Israeli psychiatrist and administrator

Gil Zalsman (Hebrew: גיל זלסמן; born in 1964 in Givatayim, Israel) is an Israeli psychiatrist and child psychiatrist, the Director of the Geha Mental Health Center, Petah Tikva, Israel, where he also heads the Adolescent Day Unit.

==Biography==
Zalsman was born in 1964 in the town of Givatayim in Israel as the elder among the three children of an Electronics practical engineer and an accountant. He studied medicine at the Hebrew University in Jerusalem. He is a full professor in psychiatry at the Sackler School of Medicine, Tel Aviv University and a former executive committee member of the European College of Neuropsychopharmacology (ECNP), serving as the chair of its educational committee.

Zalsman is the president of the Israel Society of Biological Psychiatry (ISBP) and an ongoing associate research scientist in the Neuroscience Department at Columbia University.

==Career==

Zalsman's research focuses on gene-environment interactions in childhood depression and suicidal behavior. He has won a number of grants, including:

- Excellent Researcher Award, Israel Psychiatric Association, Israel Medical Association (2001)
- Young Investigator Grant, American Foundation for Suicide Prevention (2005)
- Clalit Health Organization (HMO) research grant (2014)
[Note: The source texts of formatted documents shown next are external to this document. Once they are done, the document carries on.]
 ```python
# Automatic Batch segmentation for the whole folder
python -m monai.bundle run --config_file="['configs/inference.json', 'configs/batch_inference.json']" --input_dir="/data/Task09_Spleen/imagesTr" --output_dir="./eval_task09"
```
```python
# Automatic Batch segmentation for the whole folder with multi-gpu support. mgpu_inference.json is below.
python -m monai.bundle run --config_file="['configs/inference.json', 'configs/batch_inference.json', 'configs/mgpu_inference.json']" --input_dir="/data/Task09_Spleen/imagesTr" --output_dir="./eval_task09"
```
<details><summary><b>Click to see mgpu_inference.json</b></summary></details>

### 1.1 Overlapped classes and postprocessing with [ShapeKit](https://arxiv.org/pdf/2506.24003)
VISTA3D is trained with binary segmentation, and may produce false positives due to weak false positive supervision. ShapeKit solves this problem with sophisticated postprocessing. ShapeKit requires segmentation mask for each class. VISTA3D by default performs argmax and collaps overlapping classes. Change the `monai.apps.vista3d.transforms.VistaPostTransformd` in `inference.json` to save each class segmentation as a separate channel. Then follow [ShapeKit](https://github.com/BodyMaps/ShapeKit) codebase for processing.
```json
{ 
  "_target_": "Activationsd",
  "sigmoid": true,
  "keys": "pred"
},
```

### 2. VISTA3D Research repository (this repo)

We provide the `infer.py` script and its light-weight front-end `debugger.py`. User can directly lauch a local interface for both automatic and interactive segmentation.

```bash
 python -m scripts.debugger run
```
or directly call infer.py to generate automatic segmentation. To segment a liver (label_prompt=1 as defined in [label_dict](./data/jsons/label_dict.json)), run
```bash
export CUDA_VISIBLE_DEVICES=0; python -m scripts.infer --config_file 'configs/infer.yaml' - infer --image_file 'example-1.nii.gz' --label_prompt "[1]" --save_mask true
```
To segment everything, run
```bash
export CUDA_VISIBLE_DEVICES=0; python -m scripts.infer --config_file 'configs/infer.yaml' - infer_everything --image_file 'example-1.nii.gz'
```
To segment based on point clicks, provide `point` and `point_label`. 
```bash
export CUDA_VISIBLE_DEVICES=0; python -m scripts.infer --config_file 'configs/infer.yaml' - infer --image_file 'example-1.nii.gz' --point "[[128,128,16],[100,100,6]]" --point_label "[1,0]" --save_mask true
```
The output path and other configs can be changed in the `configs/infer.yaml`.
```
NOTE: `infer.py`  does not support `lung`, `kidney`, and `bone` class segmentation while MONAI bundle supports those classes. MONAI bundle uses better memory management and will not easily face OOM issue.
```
He has also been recognized for his teaching by the Sackler Faculty of Medicine and the Israel Psychiatric Association (2008–10).

Zalsman has lectured and served various administrative functions at the Sackler School of Medicine and the Geha Mental Health Center in Tel Aviv. He was previously awarded postdoctoral fellowships at the Yale School of Medicine's Child Study Center, the Neuroscience Department, New York State Psychiatric Institute, Columbia Presbyterian Medical Center, and Department of Psychiatry, Columbia University, New York City, NY, US.

Zalsman served on the editorial board of numerous scientific publications, including the World Journal of Psychiatry, Mental Health & Prevention Journal, and the International Journal of Psychiatry in Clinical Practice. He was deputy editor of the Israel Journal of Psychiatry (IJP) and scientific advisor to the American Foundation for Suicide Prevention. He has been a member of the Committee for Research and Development at the Sackler Faculty of Medicine since 2013. He is the president of the Israeli Society of Biological Psychiatry (ISBP) and served on the executive committee at the European College of Neuropsychopharmacology (ECNP).

==Publications==
Zalsman has published over 200 papers and participated in 170 scientific meetings.